Palermo, Cagliari, Milano, Roma, Napoli, Bologna, Venezia. Da Nord a Sud, passando per il Centro, si sono fermati oggi, 3 giugno, i dipendenti di Poste Italiane. Uffici postali chiusi e presidi in tutta Italia, per lo sciopero promosso da Slc Cgil e UilPoste. Come a Roma, dove sindacati e lavoratori si sono dati appuntamento all’Eur, sotto la sede della Direzione Generale Corporate. Questo sciopero un primo importante risultato lo ha già ottenuto: le organizzazioni sindacali sono state convocate dall’ad di Poste Italiane, Matteo Del Fante, il 26 giugno. “A Poste Italiane, che potrà misurare i dati effettivi di adesione allo sciopero, vogliamo dire che questo è solo l'inizio. – si legge in una nota congiunta di Slc Cgil e Uilposte – L'azienda deve sapere che se non ci sarà un netto cambio di rotta rispetto al recente passato, ci saranno altre giornate come questa”.

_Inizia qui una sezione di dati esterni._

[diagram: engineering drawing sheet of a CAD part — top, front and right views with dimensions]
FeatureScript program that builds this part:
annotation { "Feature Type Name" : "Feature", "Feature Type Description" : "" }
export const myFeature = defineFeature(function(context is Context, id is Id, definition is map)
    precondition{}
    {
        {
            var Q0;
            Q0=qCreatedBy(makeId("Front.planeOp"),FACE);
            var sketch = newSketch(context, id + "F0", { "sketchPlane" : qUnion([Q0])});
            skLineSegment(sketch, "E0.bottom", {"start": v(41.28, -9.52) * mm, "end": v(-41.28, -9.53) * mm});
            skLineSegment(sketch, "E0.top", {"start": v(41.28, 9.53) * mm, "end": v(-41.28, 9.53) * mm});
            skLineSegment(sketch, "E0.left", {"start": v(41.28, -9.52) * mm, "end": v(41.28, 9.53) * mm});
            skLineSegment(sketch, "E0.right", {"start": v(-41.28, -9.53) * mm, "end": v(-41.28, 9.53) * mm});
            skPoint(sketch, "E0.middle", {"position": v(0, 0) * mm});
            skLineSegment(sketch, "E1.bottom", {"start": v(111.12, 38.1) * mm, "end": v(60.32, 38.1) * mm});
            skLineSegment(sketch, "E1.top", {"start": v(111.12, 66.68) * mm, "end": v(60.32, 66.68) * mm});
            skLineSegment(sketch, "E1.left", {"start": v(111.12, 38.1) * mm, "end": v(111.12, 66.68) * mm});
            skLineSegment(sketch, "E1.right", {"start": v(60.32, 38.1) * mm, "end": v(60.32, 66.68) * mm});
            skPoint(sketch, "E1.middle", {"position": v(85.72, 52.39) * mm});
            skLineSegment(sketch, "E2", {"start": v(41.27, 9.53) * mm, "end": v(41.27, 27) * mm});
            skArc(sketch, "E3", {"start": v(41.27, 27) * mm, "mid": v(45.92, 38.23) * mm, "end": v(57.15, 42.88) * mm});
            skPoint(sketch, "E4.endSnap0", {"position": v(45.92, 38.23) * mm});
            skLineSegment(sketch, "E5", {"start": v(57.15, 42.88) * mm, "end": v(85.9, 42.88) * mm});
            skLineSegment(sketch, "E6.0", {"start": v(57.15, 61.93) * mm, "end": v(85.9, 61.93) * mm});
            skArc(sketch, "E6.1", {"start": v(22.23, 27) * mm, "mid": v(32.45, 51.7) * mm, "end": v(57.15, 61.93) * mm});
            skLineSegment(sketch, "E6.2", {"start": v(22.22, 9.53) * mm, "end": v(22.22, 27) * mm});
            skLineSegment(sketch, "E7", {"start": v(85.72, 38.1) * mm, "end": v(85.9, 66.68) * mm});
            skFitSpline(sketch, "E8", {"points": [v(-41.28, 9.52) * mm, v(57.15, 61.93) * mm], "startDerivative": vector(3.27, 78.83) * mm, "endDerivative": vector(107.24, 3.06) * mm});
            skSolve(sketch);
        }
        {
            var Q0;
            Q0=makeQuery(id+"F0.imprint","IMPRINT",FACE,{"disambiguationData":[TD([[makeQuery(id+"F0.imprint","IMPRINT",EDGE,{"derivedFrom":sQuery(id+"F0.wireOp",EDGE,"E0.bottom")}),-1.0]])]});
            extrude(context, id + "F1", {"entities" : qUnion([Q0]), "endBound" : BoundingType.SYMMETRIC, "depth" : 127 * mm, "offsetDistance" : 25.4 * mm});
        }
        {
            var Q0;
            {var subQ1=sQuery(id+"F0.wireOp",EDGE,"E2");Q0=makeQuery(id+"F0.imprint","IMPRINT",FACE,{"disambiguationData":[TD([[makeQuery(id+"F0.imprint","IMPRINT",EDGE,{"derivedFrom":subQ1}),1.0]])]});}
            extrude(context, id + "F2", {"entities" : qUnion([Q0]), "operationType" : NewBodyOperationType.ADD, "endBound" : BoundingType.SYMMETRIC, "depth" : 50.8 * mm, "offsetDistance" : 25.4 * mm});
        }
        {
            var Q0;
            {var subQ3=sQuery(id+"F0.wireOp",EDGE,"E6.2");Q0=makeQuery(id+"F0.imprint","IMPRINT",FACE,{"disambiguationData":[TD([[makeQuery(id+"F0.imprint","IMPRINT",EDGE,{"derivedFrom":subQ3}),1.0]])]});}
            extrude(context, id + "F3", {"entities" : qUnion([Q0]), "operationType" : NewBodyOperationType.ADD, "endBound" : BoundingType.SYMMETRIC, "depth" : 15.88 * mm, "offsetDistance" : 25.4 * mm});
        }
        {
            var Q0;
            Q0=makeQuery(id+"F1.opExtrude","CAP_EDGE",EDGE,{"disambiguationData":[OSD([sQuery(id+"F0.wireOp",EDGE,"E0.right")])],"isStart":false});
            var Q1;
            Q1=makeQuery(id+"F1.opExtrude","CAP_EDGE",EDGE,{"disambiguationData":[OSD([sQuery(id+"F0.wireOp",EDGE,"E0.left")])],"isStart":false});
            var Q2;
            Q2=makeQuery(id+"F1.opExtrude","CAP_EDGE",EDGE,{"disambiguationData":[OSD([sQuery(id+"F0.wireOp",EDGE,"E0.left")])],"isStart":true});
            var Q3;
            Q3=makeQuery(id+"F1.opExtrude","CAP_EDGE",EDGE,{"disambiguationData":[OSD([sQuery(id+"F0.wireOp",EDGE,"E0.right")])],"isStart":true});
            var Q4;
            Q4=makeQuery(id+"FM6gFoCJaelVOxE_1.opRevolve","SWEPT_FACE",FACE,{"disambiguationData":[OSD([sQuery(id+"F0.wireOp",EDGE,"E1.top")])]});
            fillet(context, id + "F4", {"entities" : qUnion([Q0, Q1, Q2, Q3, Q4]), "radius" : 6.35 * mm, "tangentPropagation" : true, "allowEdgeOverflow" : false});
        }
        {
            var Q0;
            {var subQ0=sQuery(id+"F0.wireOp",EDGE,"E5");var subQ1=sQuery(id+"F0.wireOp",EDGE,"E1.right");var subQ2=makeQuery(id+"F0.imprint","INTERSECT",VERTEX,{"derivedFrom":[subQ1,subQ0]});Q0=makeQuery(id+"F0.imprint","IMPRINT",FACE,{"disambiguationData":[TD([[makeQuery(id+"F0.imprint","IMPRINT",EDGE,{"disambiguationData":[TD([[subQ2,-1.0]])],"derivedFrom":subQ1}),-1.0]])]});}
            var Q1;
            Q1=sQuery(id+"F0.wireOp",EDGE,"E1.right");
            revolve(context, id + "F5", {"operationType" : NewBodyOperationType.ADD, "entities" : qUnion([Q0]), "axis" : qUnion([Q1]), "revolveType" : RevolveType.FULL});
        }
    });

Nicola Di Ceglie, segretario nazionale Slc e responsabile area Servizi postali, quali sono nel dettaglio le ragioni di questo sciopero?
É stata la prima volta da 9 anni a questa parte che abbiamo scioperato, perché c’è in gioco un tema cruciale: la privatizzazione. Ad oggi il controllo pubblico supera il 51%, ma temiamo fortemente che si vada sempre più verso la svendita di azioni della società. Poste Italiane è un'azienda partecipata, non è un'azienda privata, quindi è finanziata con soldi pubblici, e questo è un passaggio molto importante se si vuole comprendere il senso della nostra mobilitazione, che come Slc Cgil abbiamo promosso insieme a UilPoste. Stiamo cercando di aprire il vaso di Pandora, di scardinare questa immagine stereotipata e pattinata di una grande azienda che punta a diventare un'azienda paese, un'azienda volano strategica, ma poi vive di grandi contraddizioni. E porta avanti operazioni che vanno a discapito dei lavoratori, come la vicenda Tim, di cui Poste Italiane è diventato il maggior azionista.
Il costo di queste grandi operazioni, dunque, lo pagano i lavoratori. In che modo?
Intanto con salari bassi. In questo momento ci aspetta un importante appuntamento per discutere del premio di risultato e della contrattazione di secondo livello. Ma in Poste i precari sono aumentati in maniera esponenziale, così come i tempi determinati. L'azienda si sta dimostrando disattenta e distratta anche sulla questione della salute e sicurezza. Questo atteggiamento non fa che rendere sempre più instabile e insicuro il destino delle lavoratrici e dei lavoratori.
C’è anche un tema politico, relativo alle relazioni industriali. A proclamare lo sciopero sono state solo due sigle confederali, Slc e UilPoste.
C’è sicuramente un problema di natura politica e che riguarda la tenuta delle relazioni industriali. Un sistema di interazione che nel caso specifico definirei “feudale”, dove alcune sigle sindacali, essendo maggioranza al tavolo, dettano le regole, soffocando qualunque forma di pluralismo e di partecipazione. Questo genera un vulnus democratico non indifferente.
Da un lato i salari e la precarietà. Dall’altro la riorganizzazione e il taglio degli uffici postali in tutta Italia, soprattutto nelle periferie e nelle aree interne. Sono due facce dello stesso processo di privatizzazione?
Certamente. Poste ha avviato tre maxi riorganizzazioni tra novembre e dicembre del 2024, che sono avvenute sulle spalle e alle spalle dei dipendenti, nel senso che non sono stati neanche informati formalmente dei cambiamenti, attraverso un normale percorso assembleare. La riorganizzazione riguarda la logistica, gli sportelli, e il DTO, acronimo di "Distribution Technology Office. In sostanza il centro di servizi responsabile della gestione e assistenza tecnica dei siti territoriali e del coordinamento dell'assistenza specialistica ai clienti. Su questi aspetti noi di Slc Cgil e UilPoste siamo stati totalmente esclusi dalla discussione. L’azienda ha chiuso un accordo con la Cisl e altri tre sindacati autonomi, estromettendo dal tavolo Cgil e Uil, che avevano espresso perplessità su alcuni provvedimenti gestiti in maniera unilaterale da Poste, e che a nostro giudizio avranno ripercussioni gravi sulla vita delle persone. Noi siamo di fronte ormai a un mostro mitologico, un Minotauro: metà azienda e metà sindacato. Ecco perché oggi siamo stati in diverse piazze italiane per scioperare, e dire che non ci stiamo.